■ TO DO ■
Please switch "image" to "view" everywhere in the data below and give the lines again with nothing else changed. Leave the pictures out.

(Camera intrinsics and pose data)
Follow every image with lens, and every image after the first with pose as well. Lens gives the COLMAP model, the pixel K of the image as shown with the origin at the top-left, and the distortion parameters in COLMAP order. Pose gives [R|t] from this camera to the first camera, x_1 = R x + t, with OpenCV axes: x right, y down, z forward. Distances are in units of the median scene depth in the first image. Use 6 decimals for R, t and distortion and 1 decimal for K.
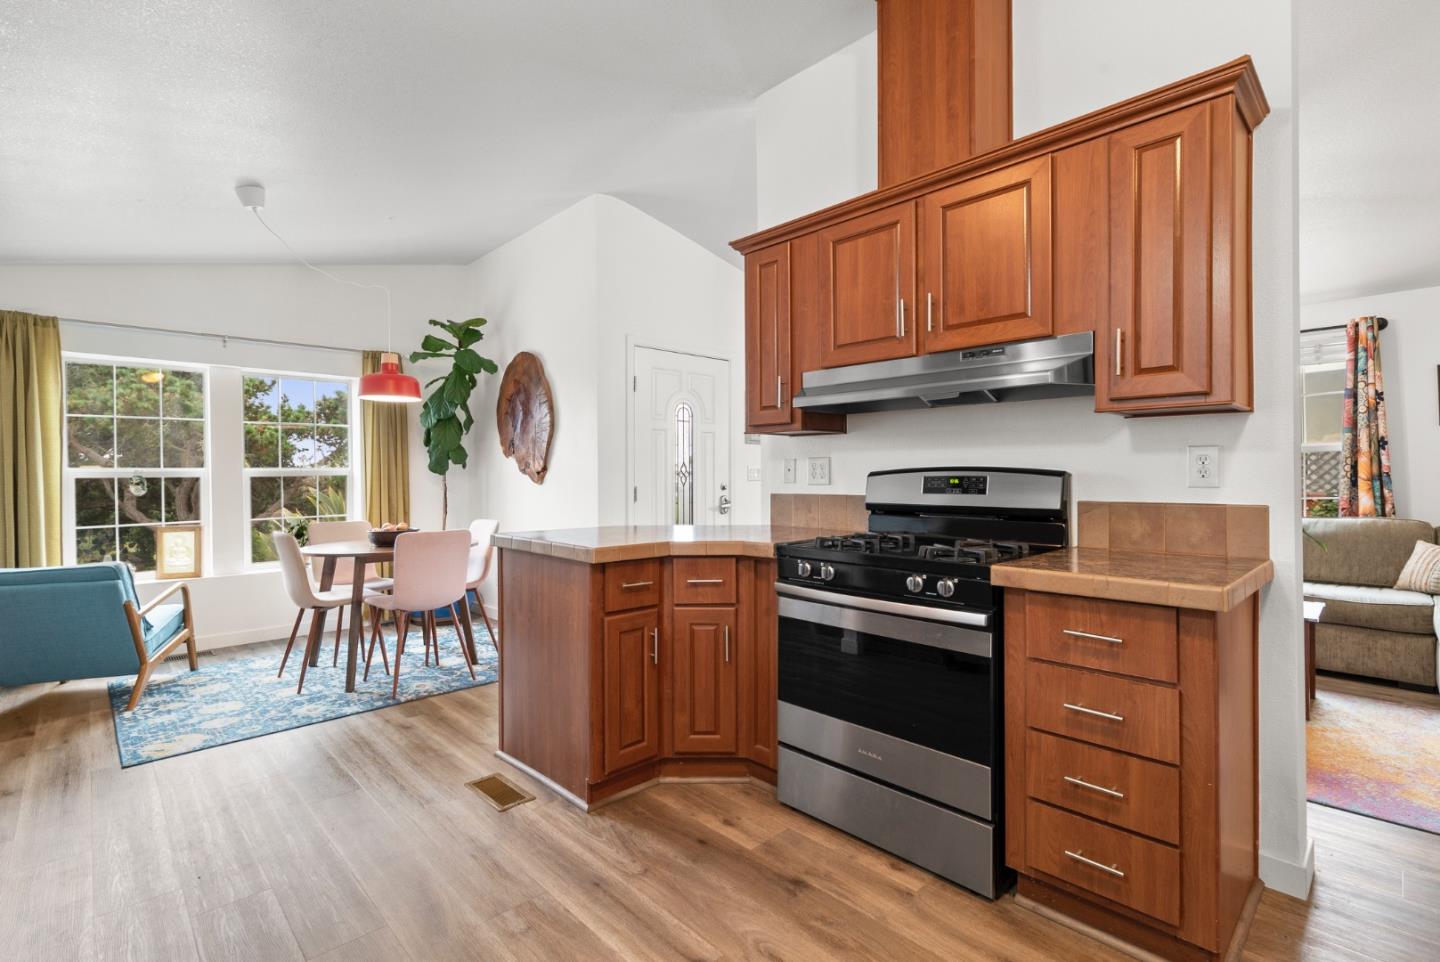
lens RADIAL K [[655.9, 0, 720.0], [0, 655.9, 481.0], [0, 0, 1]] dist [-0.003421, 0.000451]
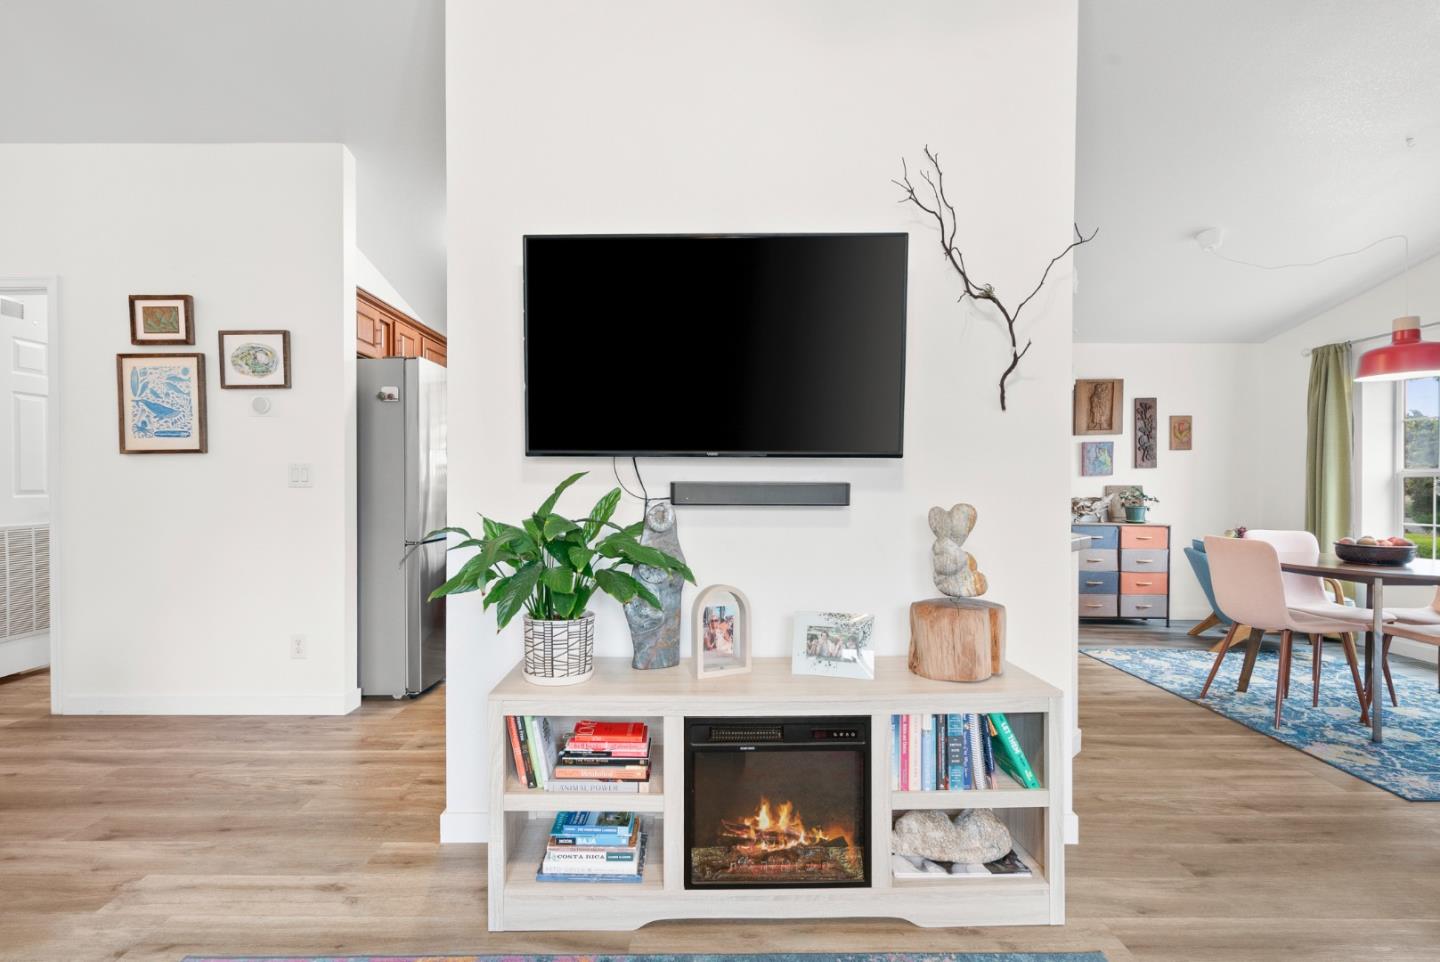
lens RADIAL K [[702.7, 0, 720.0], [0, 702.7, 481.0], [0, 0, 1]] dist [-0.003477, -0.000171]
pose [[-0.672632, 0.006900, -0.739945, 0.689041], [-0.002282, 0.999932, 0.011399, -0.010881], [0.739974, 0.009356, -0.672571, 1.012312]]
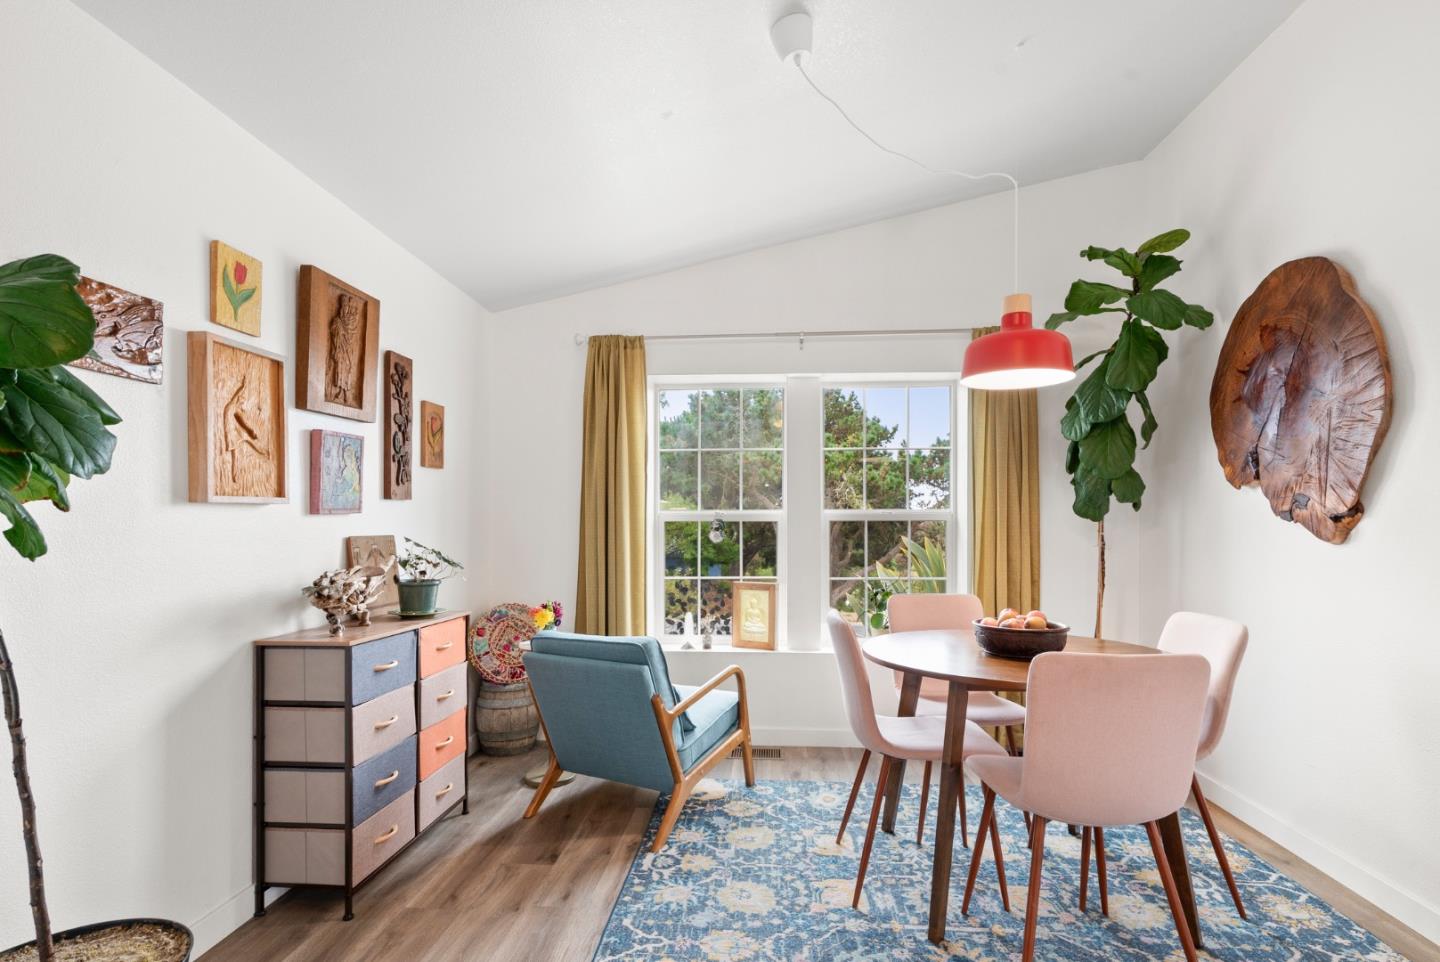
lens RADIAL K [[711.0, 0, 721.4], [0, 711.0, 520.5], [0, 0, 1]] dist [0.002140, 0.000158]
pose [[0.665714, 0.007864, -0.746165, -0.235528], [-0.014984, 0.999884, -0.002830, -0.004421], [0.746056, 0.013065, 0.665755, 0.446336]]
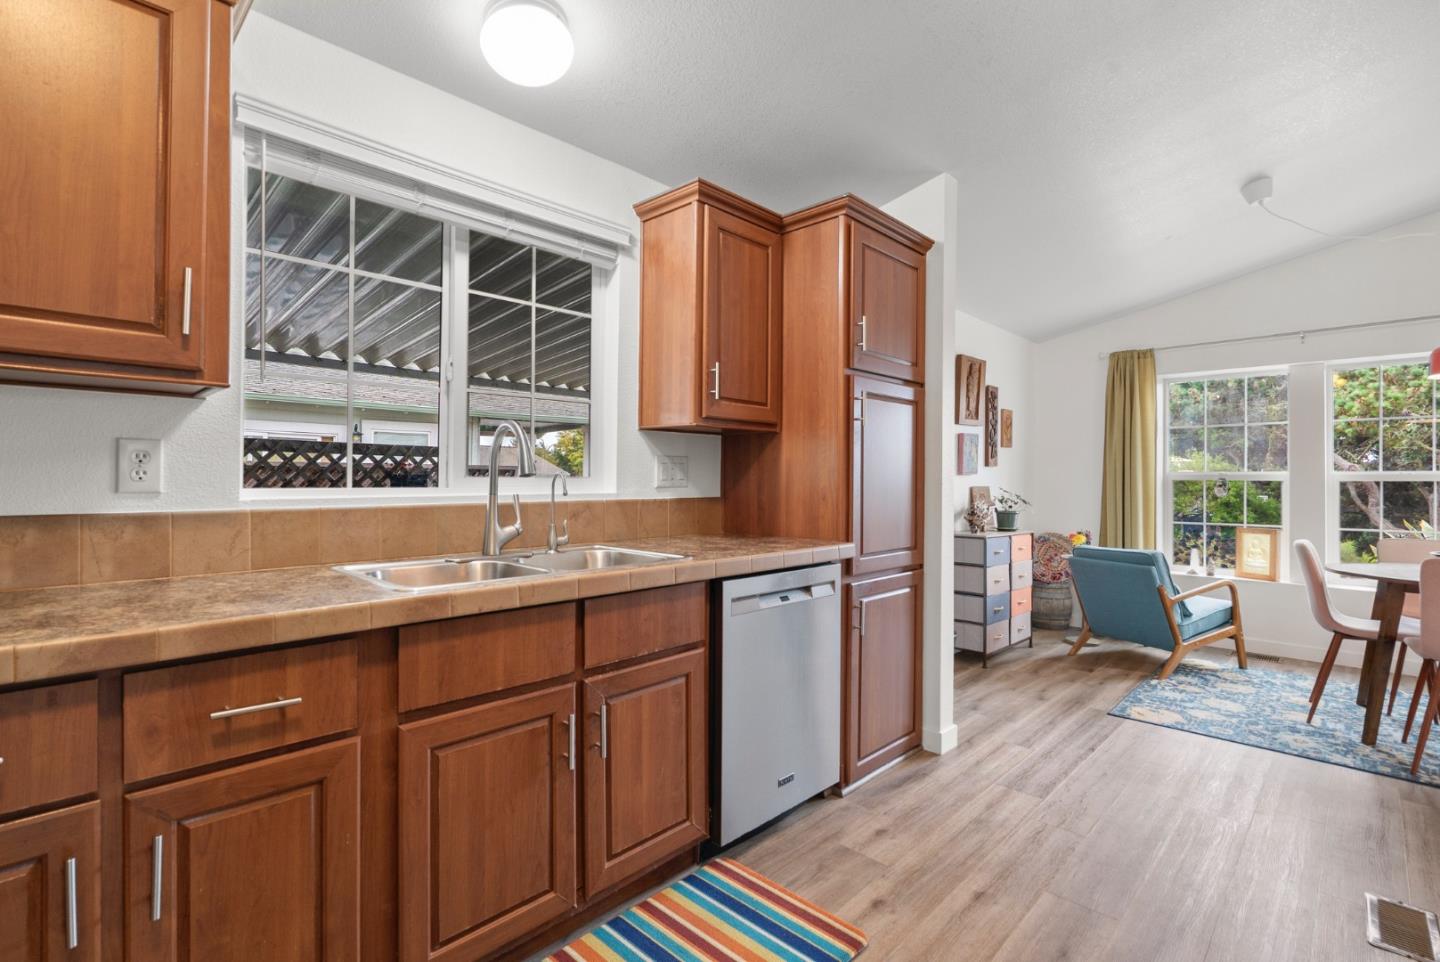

■ ANSWER BOX ■
Follow every view with lens, and every view after the first with pose as well. Lens gives the COLMAP model, the pixel K of the view as shown with the origin at the top-left, and the distortion parameters in COLMAP order. Pose gives [R|t] from this camera to the first camera, x_1 = R x + t, with OpenCV axes: x right, y down, z forward. Distances are in units of the median scene depth in the first view. Use 6 decimals for R, t and distortion and 1 decimal for K.
lens RADIAL K [[655.9, 0, 720.0], [0, 655.9, 481.0], [0, 0, 1]] dist [-0.003421, 0.000451]
lens RADIAL K [[702.7, 0, 720.0], [0, 702.7, 481.0], [0, 0, 1]] dist [-0.003477, -0.000171]
pose [[-0.672632, 0.006900, -0.739945, 0.689041], [-0.002282, 0.999932, 0.011399, -0.010881], [0.739974, 0.009356, -0.672571, 1.012312]]
lens RADIAL K [[711.0, 0, 721.4], [0, 711.0, 520.5], [0, 0, 1]] dist [0.002140, 0.000158]
pose [[0.665714, 0.007864, -0.746165, -0.235528], [-0.014984, 0.999884, -0.002830, -0.004421], [0.746056, 0.013065, 0.665755, 0.446336]]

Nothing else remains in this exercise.